Part III: Storage, the Docker Way
"Build Once , Run Anywhere
Seems like we are going to repeat this mantra in each of our posts. Because we just can't stop emphasizing on the importance of it!
Alright let's have a quick recap. In the last episode, (err..last post) our own pet-store application was containerized using Docker. We created the image, spun up a new container and even tested an API.
But we've just scratched the surface... There are a lot of things that we still haven't tackled....Yet.
Consider this. We say that any application can be containerized. But what happens when the application creates files (you know, static files or config files, the usual) Where do these go? And what if we want to access these files?
That's exactly what we're answering in this episode (Post! We meant post). We'll be using our own pet-store docker image that we created in the last post. But in reality you can use any other image. (for e.g. Alpine Linux image will do too simply run docker pull alpine
and use that)
Storage in Docker
Imagine your Docker container to be a small world in itself . Or a separate tiny little computer running on your computer (OS will be more apt over here). And like any other computer (or OS), the container also has it own filesystem.
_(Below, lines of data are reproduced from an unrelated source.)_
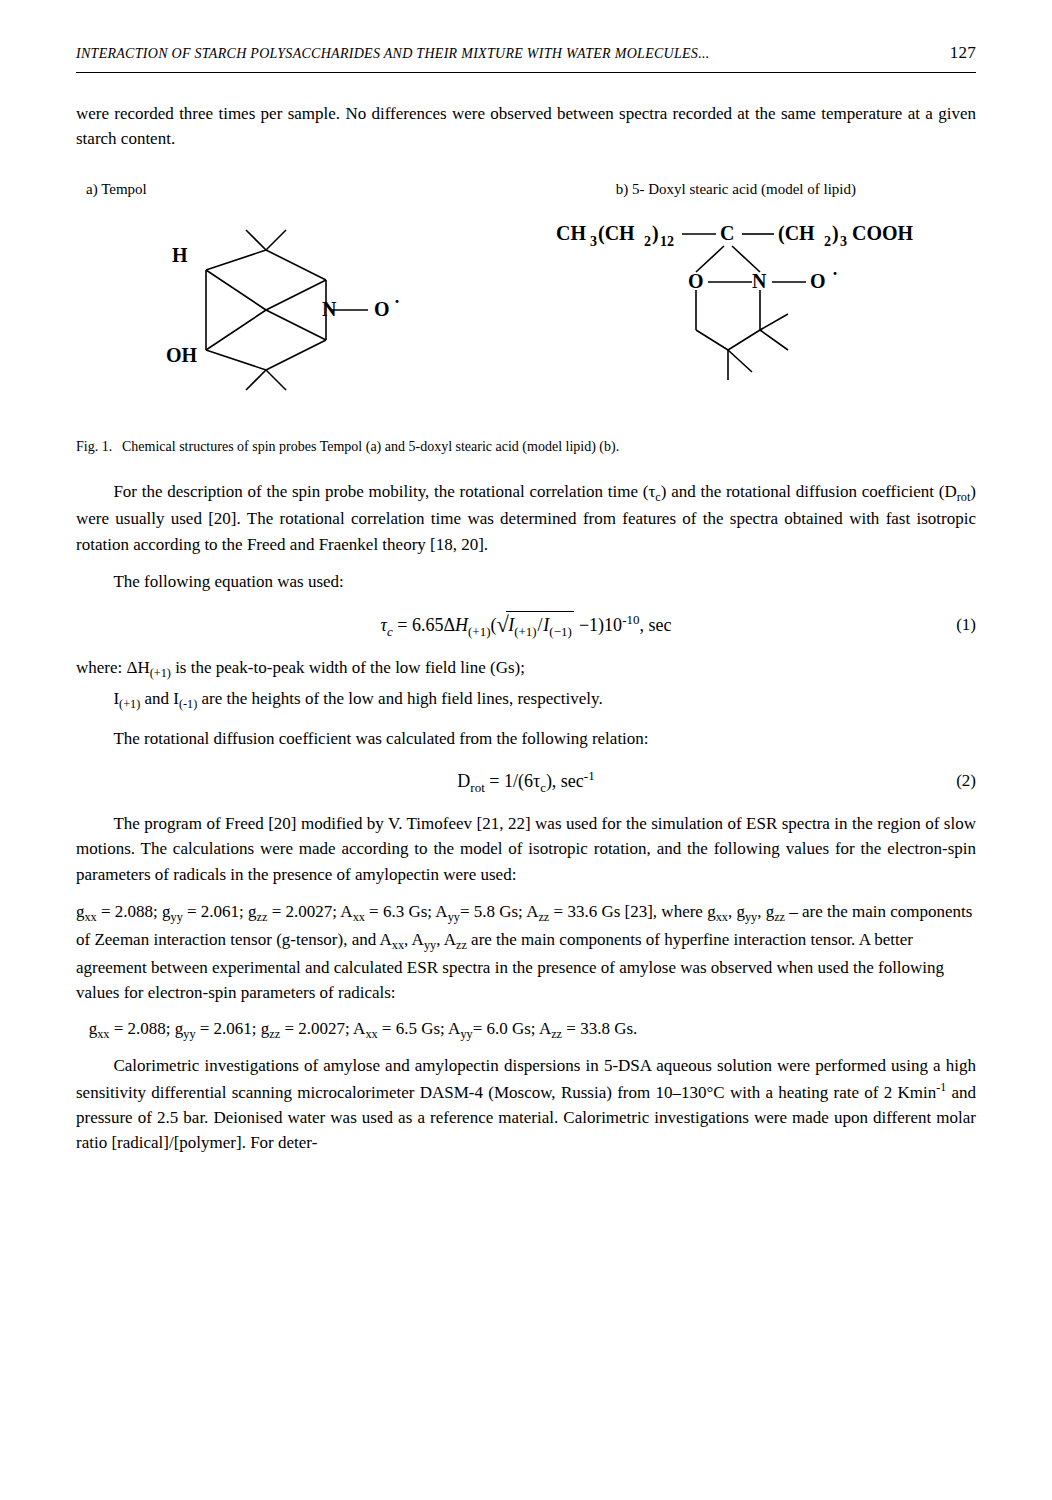INTERACTION OF STARCH POLYSACCHARIDES AND THEIR MIXTURE WITH WATER MOLECULES... 127
were recorded three times per sample. No differences were observed between spectra recorded at the same temperature at a given starch content.
a) Tempol b) 5- Doxyl stearic acid (model of lipid)
N O · H OH
CH 3 (CH 2 ) 12 C (CH 2 ) 3 COOH O N O ·
Fig. 1. Chemical structures of spin probes Tempol (a) and 5-doxyl stearic acid (model lipid) (b).
For the description of the spin probe mobility, the rotational correlation time (τc) and the rotational diffusion coefficient (Drot) were usually used [20]. The rotational correlation time was determined from features of the spectra obtained with fast isotropic rotation according to the Freed and Fraenkel theory [18, 20].
The following equation was used:
τc = 6.65ΔH(+1)(I(+1)/I(−1) −1)10-10, sec (1)
where: ΔH(+1) is the peak-to-peak width of the low field line (Gs);
I(+1) and I(-1) are the heights of the low and high field lines, respectively.
The rotational diffusion coefficient was calculated from the following relation:
Drot = 1/(6τc), sec-1 (2)
The program of Freed [20] modified by V. Timofeev [21, 22] was used for the simulation of ESR spectra in the region of slow motions. The calculations were made according to the model of isotropic rotation, and the following values for the electron-spin parameters of radicals in the presence of amylopectin were used:
gxx = 2.088; gyy = 2.061; gzz = 2.0027; Axx = 6.3 Gs; Ayy= 5.8 Gs; Azz = 33.6 Gs [23], where gxx, gyy, gzz – are the main components of Zeeman interaction tensor (g-tensor), and Axx, Ayy, Azz are the main components of hyperfine interaction tensor. A better agreement between experimental and calculated ESR spectra in the presence of amylose was observed when used the following values for electron-spin parameters of radicals:
gxx = 2.088; gyy = 2.061; gzz = 2.0027; Axx = 6.5 Gs; Ayy= 6.0 Gs; Azz = 33.8 Gs.
Calorimetric investigations of amylose and amylopectin dispersions in 5-DSA aqueous solution were performed using a high sensitivity differential scanning microcalorimeter DASM-4 (Moscow, Russia) from 10–130°C with a heating rate of 2 Kmin-1 and pressure of 2.5 bar. Deionised water was used as a reference material. Calorimetric investigations were made upon different molar ratio [radical]/[polymer]. For deter-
Of sorts...
Remember our onion analogy for Docker containers from our previous post?
In summary, everything in Docker is organized in "layers". Basically, A Docker container is a layer of readable images or "layers" stacked on top of each other which is defined in a docker file . This is the basis for storage too.
When a container is created from an image, an additional layer is created called the "container layer" which is writable. And this substitutes for the filesystem within the container. Now, any files that are created within the container are stored on this layer.
To see how the filesystem within a docker container looks like, you can copy the containers file system using the docker cp
command.
For example, for our petstore application, we get the container ID using the docker ps
command and the copy the file system
docker ps
docker cp <CONTAINER-ID>:/ ./exported
Here, we are exporting the entire filesystem for the container. (ie. the from the root directory)
Our folder looks something like this:
Doesn't it look like any other filesystem on a Linux machine?
But there's a catch here. All files created within the container will not be persisted on the host. Know what that means? As soon as your container is removed....whoosh! All files created by the container are going to vanish with it.
Try it yourself:
- Start the "petstore" container in an interactive manner with the bash shell as the entry point for the container. (Or, if you're running alpine, just replace the name of the image i.e "petstore" with alpine)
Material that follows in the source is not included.